<<<<

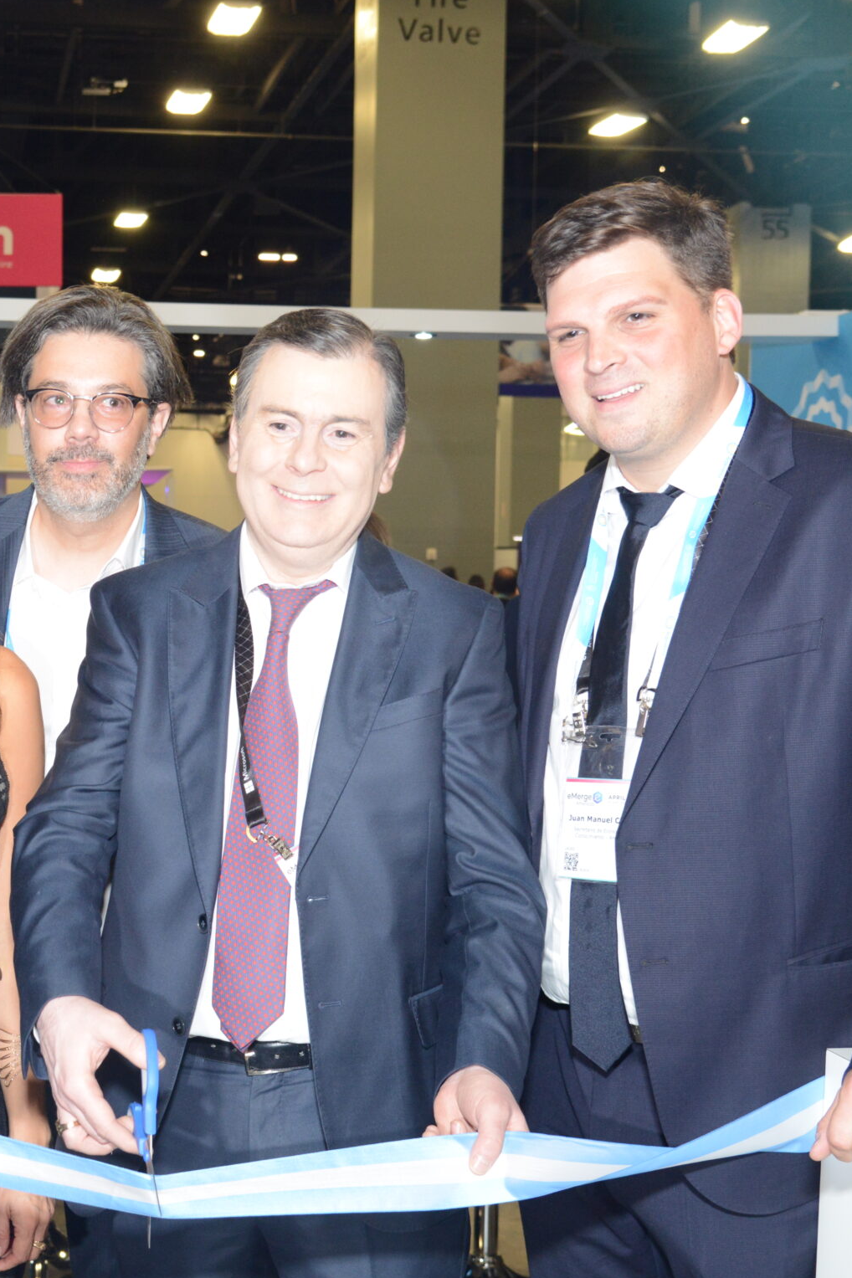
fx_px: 2023
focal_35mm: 57
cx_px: 57
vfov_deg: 35.0
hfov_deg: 23.1
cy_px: 690
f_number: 5
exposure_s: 1/60
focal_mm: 34
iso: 1600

>>>>

Please copy the data above exactly; the pictures do not belong in the copy.

fx_px: 2023
focal_35mm: 57
cx_px: 57
vfov_deg: 35.0
hfov_deg: 23.1
cy_px: 690
f_number: 5
exposure_s: 1/60
focal_mm: 34
iso: 1600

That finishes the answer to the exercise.